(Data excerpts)
|---|
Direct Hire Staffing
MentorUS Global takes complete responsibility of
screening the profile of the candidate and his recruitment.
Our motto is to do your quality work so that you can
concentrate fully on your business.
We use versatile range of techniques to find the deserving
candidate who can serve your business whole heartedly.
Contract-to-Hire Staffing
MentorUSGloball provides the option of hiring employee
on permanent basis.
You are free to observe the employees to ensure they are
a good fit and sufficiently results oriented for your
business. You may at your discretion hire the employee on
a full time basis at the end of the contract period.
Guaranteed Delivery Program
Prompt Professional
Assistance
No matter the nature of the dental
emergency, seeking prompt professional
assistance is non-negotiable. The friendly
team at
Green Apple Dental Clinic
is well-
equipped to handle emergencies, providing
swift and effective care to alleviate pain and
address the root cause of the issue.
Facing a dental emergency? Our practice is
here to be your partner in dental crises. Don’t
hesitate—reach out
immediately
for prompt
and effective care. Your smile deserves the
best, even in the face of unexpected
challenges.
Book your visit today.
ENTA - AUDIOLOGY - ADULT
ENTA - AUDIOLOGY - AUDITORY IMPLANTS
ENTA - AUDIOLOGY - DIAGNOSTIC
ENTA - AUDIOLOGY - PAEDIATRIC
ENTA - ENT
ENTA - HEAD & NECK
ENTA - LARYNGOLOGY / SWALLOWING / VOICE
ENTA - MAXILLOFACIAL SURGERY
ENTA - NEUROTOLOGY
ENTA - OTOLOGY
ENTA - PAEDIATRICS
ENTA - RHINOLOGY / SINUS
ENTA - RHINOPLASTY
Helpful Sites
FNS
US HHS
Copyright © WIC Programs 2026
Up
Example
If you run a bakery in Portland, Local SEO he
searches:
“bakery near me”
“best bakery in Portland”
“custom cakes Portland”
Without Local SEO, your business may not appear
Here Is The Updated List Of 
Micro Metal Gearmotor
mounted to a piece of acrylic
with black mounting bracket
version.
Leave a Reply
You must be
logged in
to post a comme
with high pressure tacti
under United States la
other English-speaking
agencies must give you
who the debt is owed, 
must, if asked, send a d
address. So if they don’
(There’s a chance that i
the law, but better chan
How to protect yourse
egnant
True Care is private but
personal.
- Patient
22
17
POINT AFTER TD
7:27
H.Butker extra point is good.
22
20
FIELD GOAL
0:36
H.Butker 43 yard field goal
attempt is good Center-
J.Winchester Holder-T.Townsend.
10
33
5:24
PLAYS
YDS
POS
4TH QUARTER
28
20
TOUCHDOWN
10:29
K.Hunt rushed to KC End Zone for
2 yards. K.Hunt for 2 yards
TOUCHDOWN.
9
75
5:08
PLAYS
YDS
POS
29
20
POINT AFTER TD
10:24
|---|
> _YOUR OBJECTIVE_
Your answer should consist of every entry, repeated exactly.

> _RESULT_
Direct Hire Staffing
MentorUS Global takes complete responsibility of
screening the profile of the candidate and his recruitment.
Our motto is to do your quality work so that you can
concentrate fully on your business.
We use versatile range of techniques to find the deserving
candidate who can serve your business whole heartedly.
Contract-to-Hire Staffing
MentorUSGloball provides the option of hiring employee
on permanent basis.
You are free to observe the employees to ensure they are
a good fit and sufficiently results oriented for your
business. You may at your discretion hire the employee on
a full time basis at the end of the contract period.
Guaranteed Delivery Program
Prompt Professional
Assistance
No matter the nature of the dental
emergency, seeking prompt professional
assistance is non-negotiable. The friendly
team at
Green Apple Dental Clinic
is well-
equipped to handle emergencies, providing
swift and effective care to alleviate pain and
address the root cause of the issue.
Facing a dental emergency? Our practice is
here to be your partner in dental crises. Don’t
hesitate—reach out
immediately
for prompt
and effective care. Your smile deserves the
best, even in the face of unexpected
challenges.
Book your visit today.
ENTA - AUDIOLOGY - ADULT
ENTA - AUDIOLOGY - AUDITORY IMPLANTS
ENTA - AUDIOLOGY - DIAGNOSTIC
ENTA - AUDIOLOGY - PAEDIATRIC
ENTA - ENT
ENTA - HEAD & NECK
ENTA - LARYNGOLOGY / SWALLOWING / VOICE
ENTA - MAXILLOFACIAL SURGERY
ENTA - NEUROTOLOGY
ENTA - OTOLOGY
ENTA - PAEDIATRICS
ENTA - RHINOLOGY / SINUS
ENTA - RHINOPLASTY
Helpful Sites
FNS
US HHS
Copyright © WIC Programs 2026
Up
Example
If you run a bakery in Portland, Local SEO he
searches:
“bakery near me”
“best bakery in Portland”
“custom cakes Portland”
Without Local SEO, your business may not appear
Here Is The Updated List Of 
Micro Metal Gearmotor
mounted to a piece of acrylic
with black mounting bracket
version.
Leave a Reply
You must be
logged in
to post a comme
with high pressure tacti
under United States la
other English-speaking
agencies must give you
who the debt is owed, 
must, if asked, send a d
address. So if they don’
(There’s a chance that i
the law, but better chan
How to protect yourse
egnant
True Care is private but
personal.
- Patient
22
17
POINT AFTER TD
7:27
H.Butker extra point is good.
22
20
FIELD GOAL
0:36
H.Butker 43 yard field goal
attempt is good Center-
J.Winchester Holder-T.Townsend.
10
33
5:24
PLAYS
YDS
POS
4TH QUARTER
28
20
TOUCHDOWN
10:29
K.Hunt rushed to KC End Zone for
2 yards. K.Hunt for 2 yards
TOUCHDOWN.
9
75
5:08
PLAYS
YDS
POS
29
20
POINT AFTER TD
10:24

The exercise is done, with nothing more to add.